INSTRUCTIONS TO FOLLOW: Please write out the blog post on perfectionism again from "Throat-clearing." to "into positive energy..", switching "inchoate" to "unformed".

Wednesday, March 26, 2008

Throat-clearing.

I'm working up to a post on the perfectionist urge, but my thoughts are too inchoate yet. So I thought I'd float a discussion question: Do you feel like your efforts are animated by a perfectionist drive? I'm especially interested in hearing how this urge relates, if you think it does, to life in academia--and whether that seems a productive or a problematic relationship. I'm still pondering....

8 comments:

Kristen said...

Yes. Yes and yes. As it relates to life as a grad student: paralyzing fear of writing papers that profs won't like. Anxiety. Spinning anxiety into positive energy..
Also interesting to me is the relationship between confidence and perfectionism. You are one of my models of confidence. Even when you're not sure.

Dr Write said...

I think perfectionism is my demon. It haunts me, and so then I do a half-ass job because I've been paralyzed by my perfectionism until the last minute, when I have to do something. This makes no sense and yet I feel it defines me.
I think having a child helped with this, because if I have an hour to write, I have to write, because that's what I've got. So I can be more productive, but I'm not saying what I produce is good.
And I also think I've developed a sort of false confidence to overcompensate for my perfectionism and lack of completion. Which sounds terrible.

Lisa B. said...

I feel that perfectionist tendencies--and their companion, the belief that "everyone" will find out what a total fraud you are--are the main reasons I never could get it together to finish my dissertation. That, and laziness.

Anonymous said...

I'm working up to a post on the perfectionist urge, but my thoughts are too inchoate yet.

Ha! Oh, honey...

My peculiar blend is rabid perfectionism and incurable laziness. I will often workworkworkworkwork at a project - be it academic work, housecleaning, a big meal, whathaveyou - and then suddenly tire of it, say "Eff this," and finish it off as quickly and as cursorily as possible. The result is usually irksome, the beauty of my initial vision (sparkling, bone-white countertops) marred by inconsequential but nevertheless ugly details (that tenacious wine stain). I am allowed to get away with this, and my irks are smoothed, by easily placated authorities -- friends who are impressed with the (relative) tidiness of my space, professors who are impressed with the (relative) quality of my papers, and so on.

My perfectionism needs direction and energy, if it's going to start earning its damn keep. For now, it just sets my lazy self up for disappointment after disappointment. Not fun.

And I wonder if perfectionists don't self-select for the academy. Hrmm.

Flavia said...

Yes, absolutely. And for my entire life.

I think I've been getting better at accepting the "good enough," though, at least in some circumstances--and I really think that's related to feeling (relatively) more comfortable with myself as a person and with my abilities. It's about knowing, I guess, when it's okay to relinquish control.

Some of it's having finished the PhD and gotten a job that I like and where I'm supported. . . but some of it may just be getting older, since I see the same thing in my personal life that I do in my professional: I'm much less crazily perfectionistic and controlling of self and self-image (the need to be always funny! and smart! and put-together!) in developing, say, new friendships or other relationships--that period when you want so badly for someone to like & think well of you.

Fretful Porpentine said...

Heh. At one point, during the year and a half when I had almost started my dissertation, my advisor told me I was a perfectionist. To which I thought, but didn't say, "No, it's very nice of you to look at it that way, but actually, I'm just lazy."

Portion of a data file
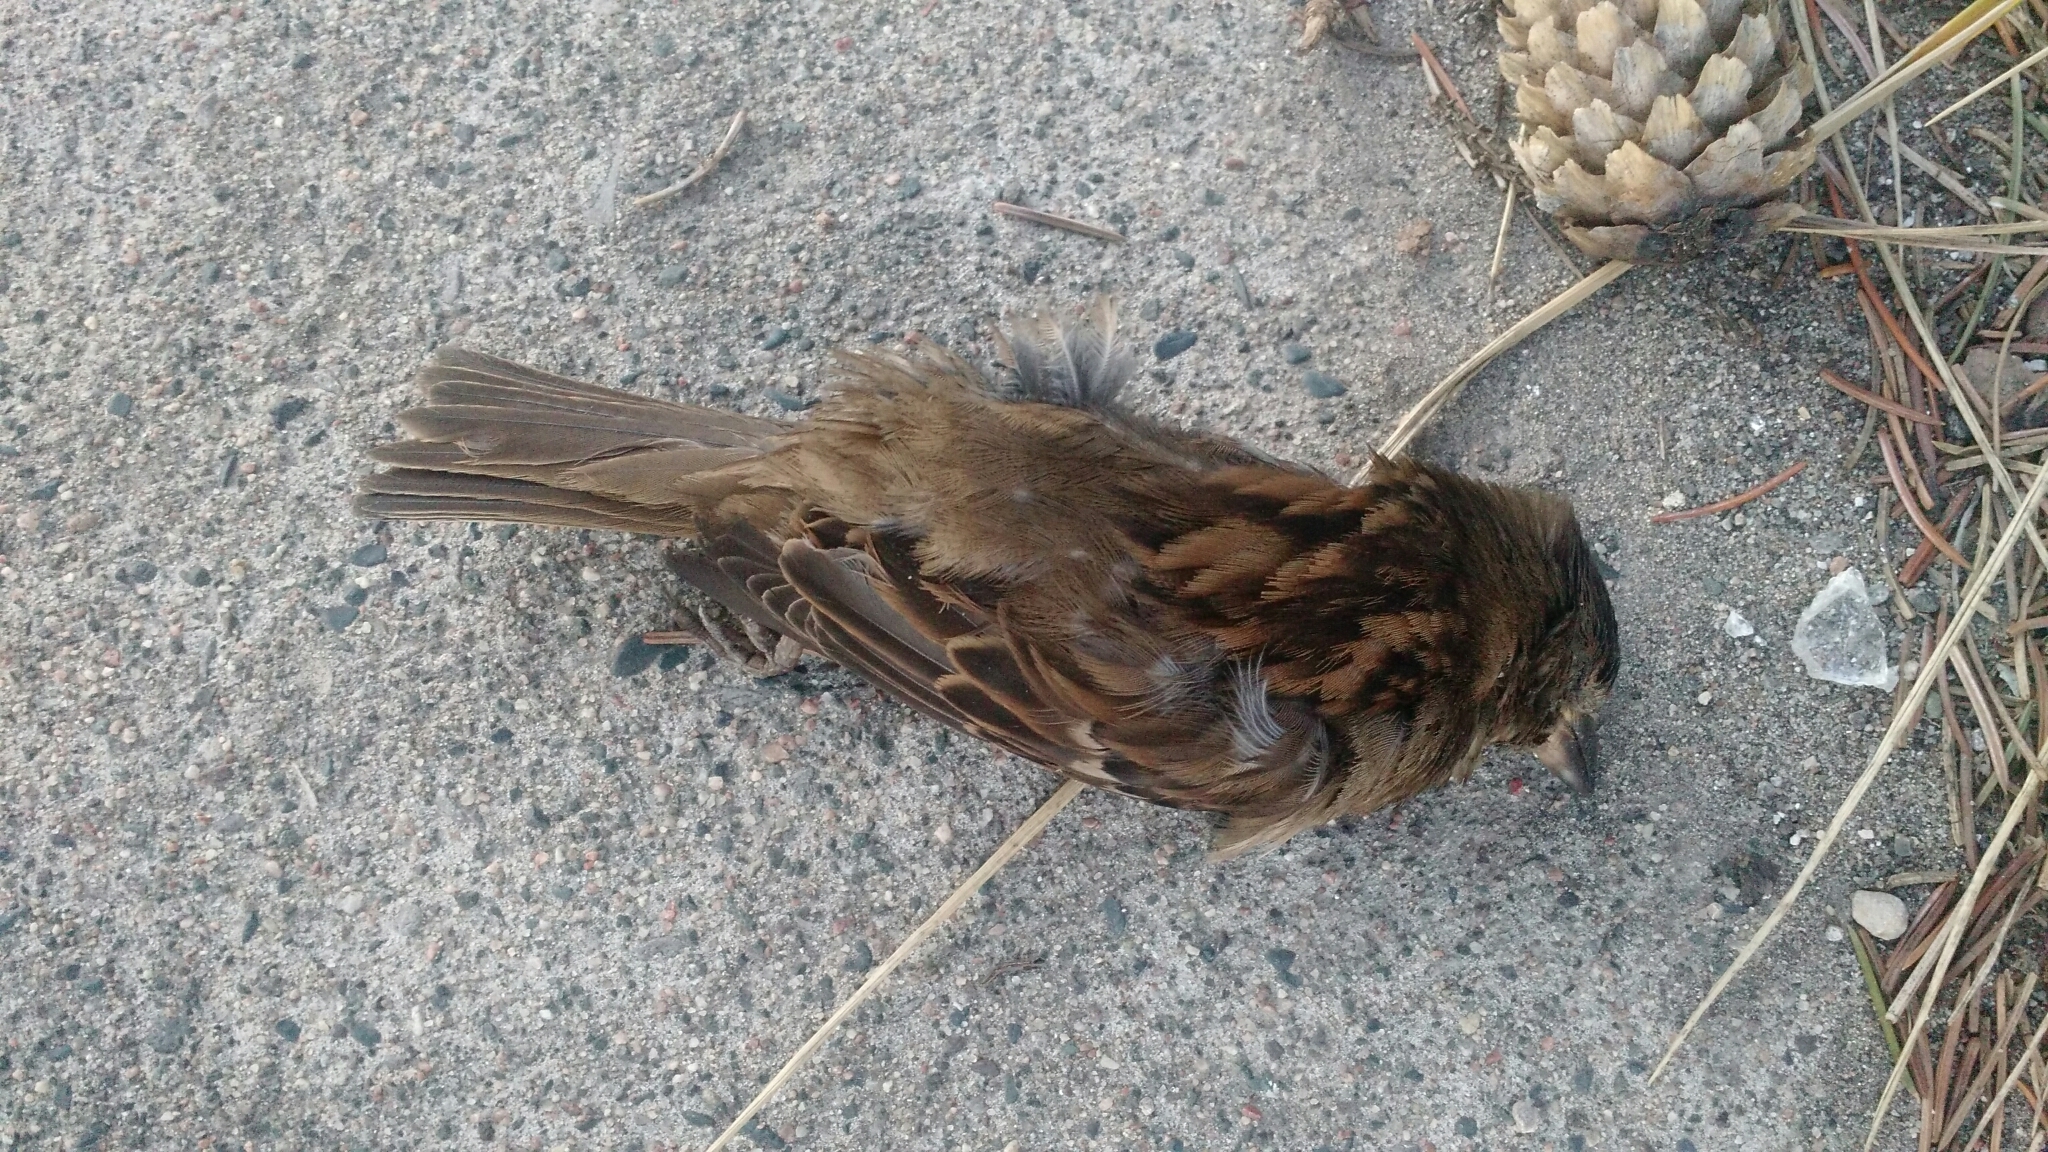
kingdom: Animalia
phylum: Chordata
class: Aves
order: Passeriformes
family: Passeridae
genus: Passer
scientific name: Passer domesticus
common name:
==
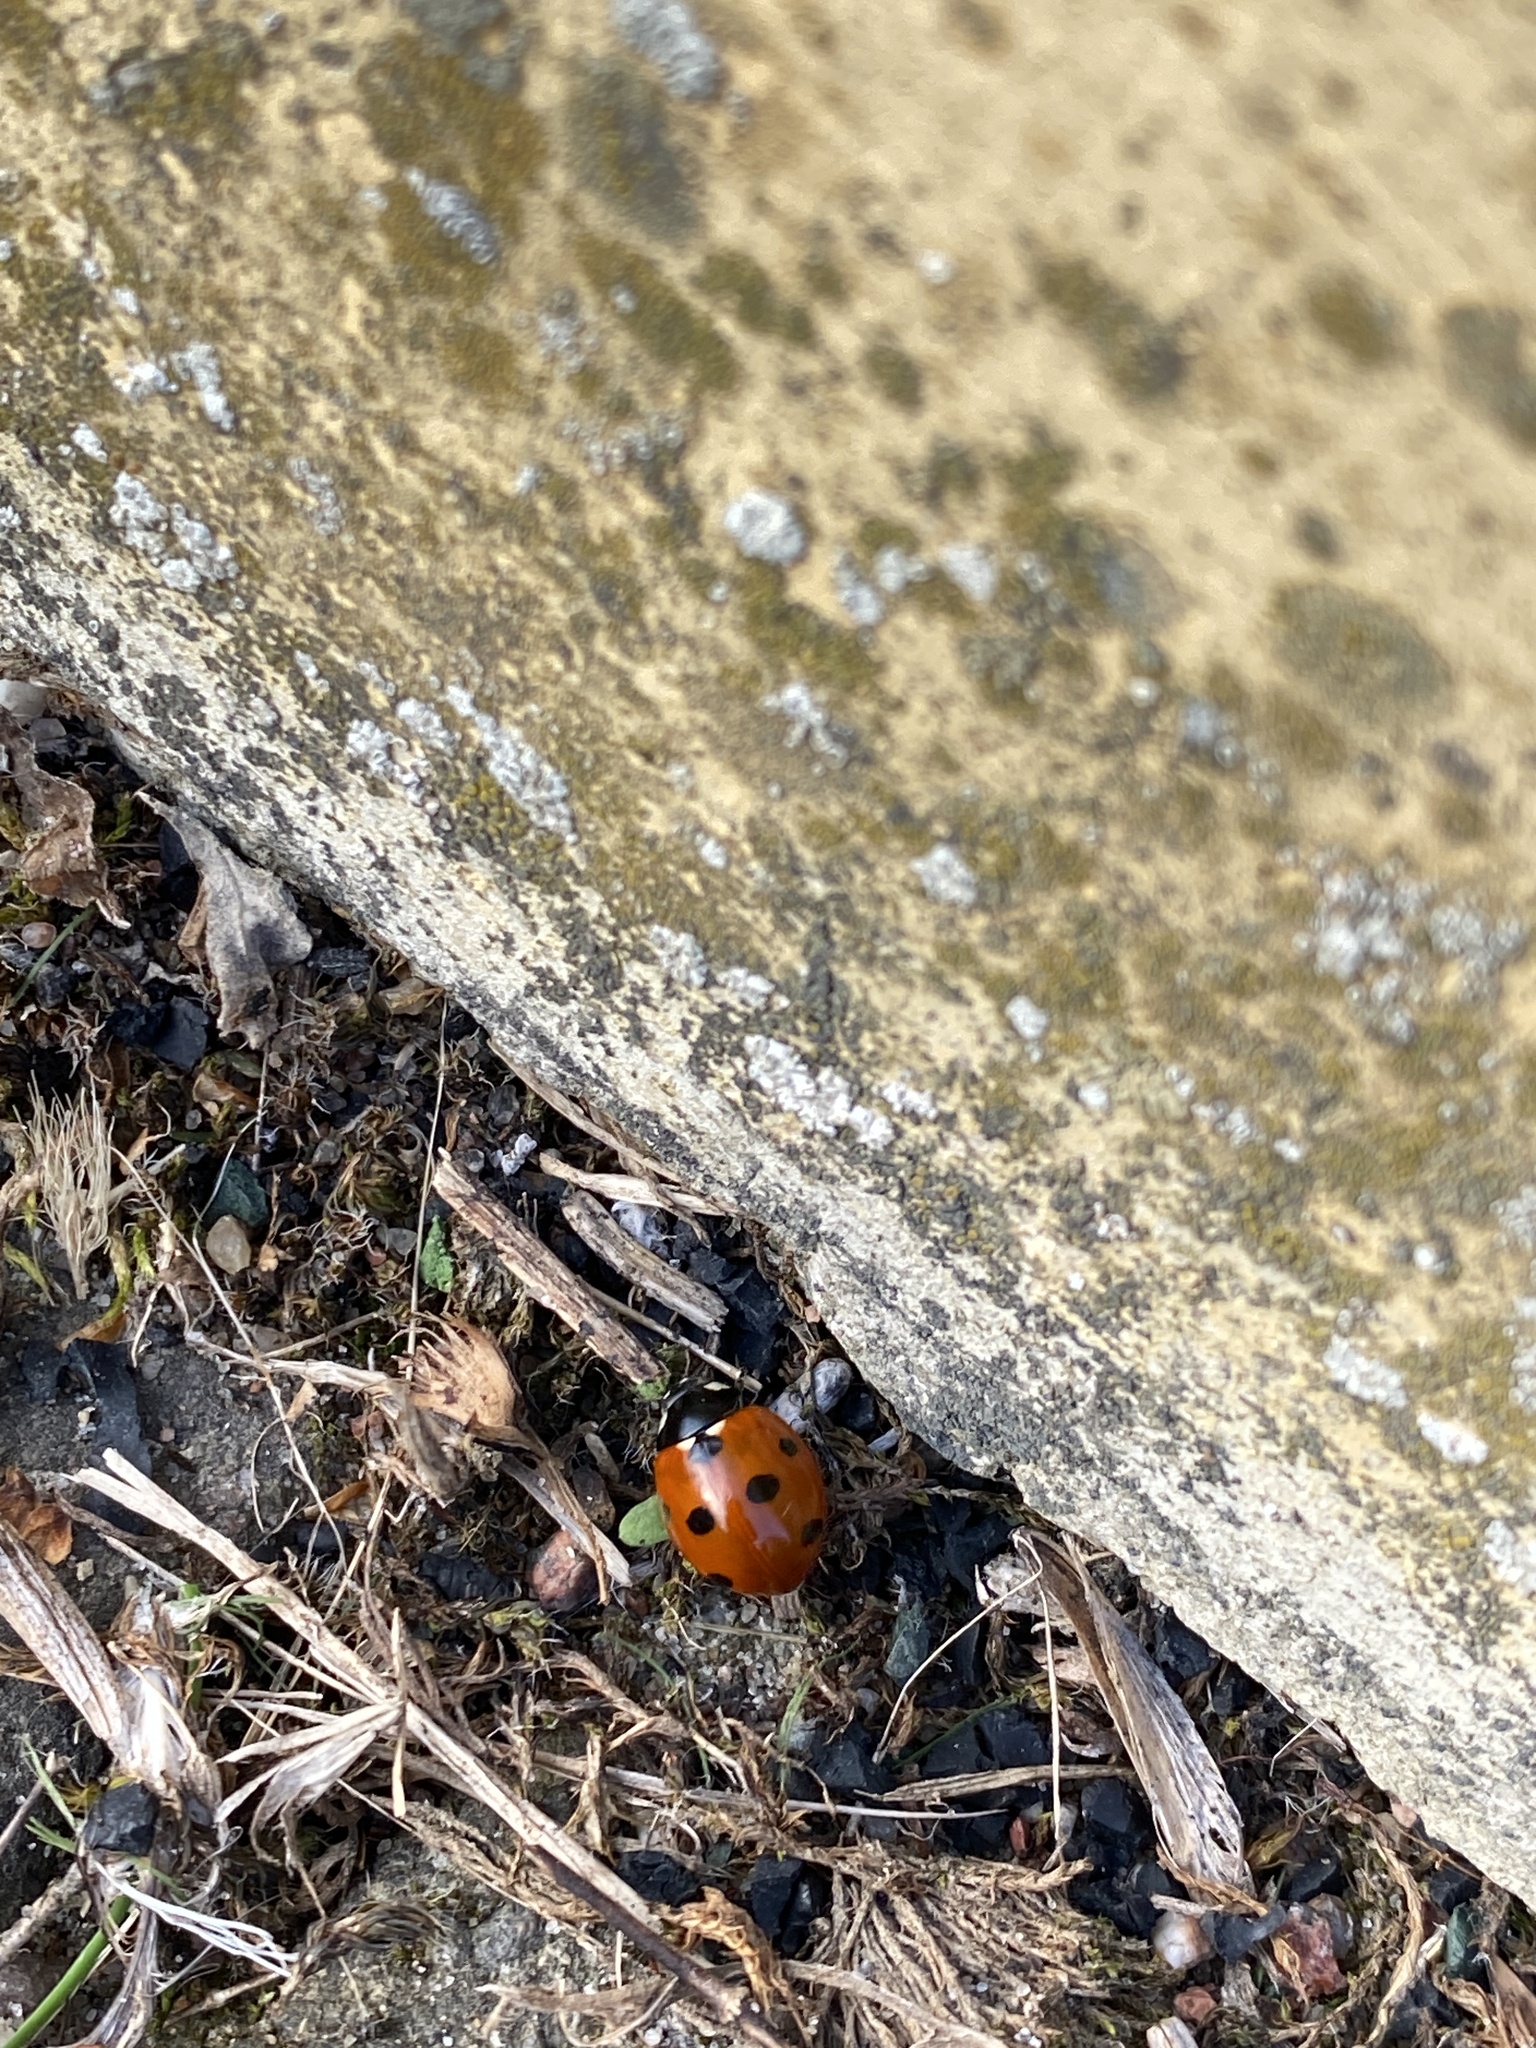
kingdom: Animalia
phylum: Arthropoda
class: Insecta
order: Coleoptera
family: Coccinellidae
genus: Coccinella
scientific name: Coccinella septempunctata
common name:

OUTPUT OF THE EXERCISE:
Throat-clearing.

I'm working up to a post on the perfectionist urge, but my thoughts are too unformed yet. So I thought I'd float a discussion question: Do you feel like your efforts are animated by a perfectionist drive? I'm especially interested in hearing how this urge relates, if you think it does, to life in academia--and whether that seems a productive or a problematic relationship. I'm still pondering....

8 comments:

Kristen said...

Yes. Yes and yes. As it relates to life as a grad student: paralyzing fear of writing papers that profs won't like. Anxiety. Spinning anxiety into positive energy..